Make sure that the node’s partition where the VM’s disks are stored has not run out of space. If it has, free up more space for the VM.

If there is enough free space, evacuate the virtual machine (and any other critical data) from the physical disk it is stored on. Replace the physical disk as it is about to fail.

guestOsCrashed

Critical

A virtual machine has crashed after a BSOD or kernel panic in the guest OS.

Collected for VMs only.

Find out the reasons for the crash, fix the VM, and restart any services that will not do so automatically.

nodeSMARTDiskError

Critical

A S.M.A.R.T counter for a node’s disk is below threshold.

The node’s disk is about to fail. Replace it as soon as possible.

nodeSMARTDiskWarning

Warning

A S.M.A.R.T counter for a node’s disk is greater than zero.

Inspect the health of node’s disk. You may need to replace it soon.

highCPUusage

Warning

Virtual environments’s CPU usage has been over 90% for the last 10 minutes.

The alert is disabled by default.

Check the virtual environment for potential problems, including software issues or malware.

These alerts are disabled by default. To enable any of them, uncomment them in vz-alerts.yml and restart Prometheus.

highMemUsage

Warning

Virtual environments’s memory usage has been over 95% for the last 10 minutes.

The alert is disabled by default.

cpuUsageIncrease

Warning

Virtual environments’s CPU usage has greatly increased compared to the previous week.

The alert is disabled by default.

memUsageIncrease

Warning

Virtual environments’s memory usage has greatly increased compared to the previous week.

The alert is disabled by default.

nodeHighDiskWriteLatency

Warning

Write operation latency for a node’s disk has been too high for the last 10 seconds.

Find and fix the reason why the I/O requests have been taking so long. Reasons can be high I/O load or deterioration of the disk’s health.

nodeHighDiskReadLatency

Warning

Read operation latency for a node’s disk has been too high for the last 10 seconds.

pendingKernelReboot

Warning

The node has been updated but not rebooted to the latest kernel.

Reboot the node and switch to the latest kernel.

lowPageCache

Warning

The node has high load average and very small page cache. The node is overloaded, possibly due to memory overcommitment.

Find out why the node is overloaded. If the node is overloaded due to overselling, migrate some of its virtual environments to other nodes.

highPfcacheUsage

Warning

Node’s pfcache disk is 90% full and may run out of space.

Add more space to the pfcache disk or clean it up. For details, see the Knowledge Base.

highVstorageMountLatency

Warning

The latency of vstorage-mount requests on a node has been too high for the last 10 seconds.

Check the health of the Virtuozzo Storage and its components. Fix the found issues.

slowIoRequest

Info

Virtual machine’s I/O requests have been taking longer than 10 seconds.
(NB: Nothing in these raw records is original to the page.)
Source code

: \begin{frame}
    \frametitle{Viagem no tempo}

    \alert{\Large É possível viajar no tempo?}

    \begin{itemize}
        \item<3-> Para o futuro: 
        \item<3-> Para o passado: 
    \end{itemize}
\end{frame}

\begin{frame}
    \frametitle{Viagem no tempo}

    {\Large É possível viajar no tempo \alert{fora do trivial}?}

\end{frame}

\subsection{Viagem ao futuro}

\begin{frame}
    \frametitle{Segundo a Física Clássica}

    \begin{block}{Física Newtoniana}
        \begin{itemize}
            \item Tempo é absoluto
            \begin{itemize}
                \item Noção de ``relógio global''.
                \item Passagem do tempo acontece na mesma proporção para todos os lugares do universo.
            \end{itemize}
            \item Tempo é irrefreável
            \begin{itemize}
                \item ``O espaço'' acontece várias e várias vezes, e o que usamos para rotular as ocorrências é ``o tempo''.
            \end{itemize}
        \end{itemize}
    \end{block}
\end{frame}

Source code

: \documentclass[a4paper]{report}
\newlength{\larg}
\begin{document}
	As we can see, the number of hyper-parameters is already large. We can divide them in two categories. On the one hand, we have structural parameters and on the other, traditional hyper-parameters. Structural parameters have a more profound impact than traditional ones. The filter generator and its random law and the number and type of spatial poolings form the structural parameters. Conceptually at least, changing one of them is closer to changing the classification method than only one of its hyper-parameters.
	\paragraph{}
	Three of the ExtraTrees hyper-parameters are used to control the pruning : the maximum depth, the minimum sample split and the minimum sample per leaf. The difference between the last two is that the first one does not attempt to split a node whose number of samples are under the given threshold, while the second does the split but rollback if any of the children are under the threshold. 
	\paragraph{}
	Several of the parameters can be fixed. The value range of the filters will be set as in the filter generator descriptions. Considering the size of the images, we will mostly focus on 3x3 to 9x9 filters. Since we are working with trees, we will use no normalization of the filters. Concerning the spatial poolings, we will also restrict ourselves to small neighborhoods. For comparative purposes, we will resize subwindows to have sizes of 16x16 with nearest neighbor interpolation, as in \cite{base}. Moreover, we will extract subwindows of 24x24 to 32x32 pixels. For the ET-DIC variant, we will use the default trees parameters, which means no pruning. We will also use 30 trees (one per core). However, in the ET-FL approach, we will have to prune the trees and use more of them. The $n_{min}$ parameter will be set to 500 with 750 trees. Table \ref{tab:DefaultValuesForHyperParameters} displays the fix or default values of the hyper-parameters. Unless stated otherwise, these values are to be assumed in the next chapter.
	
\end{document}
Inspect the storage, be it local disks or Virtuozzo Storage, for potential issues and fix them.

unresponsiveBalloonDriver

Info

Virtual machine’s balloon driver is not responding. The VM has stopped reporting its memory usage statistics and is not releasing node’s memory automatically.

Find out what has happened to the virtio_balloon kernel module inside the VM. Reload the module.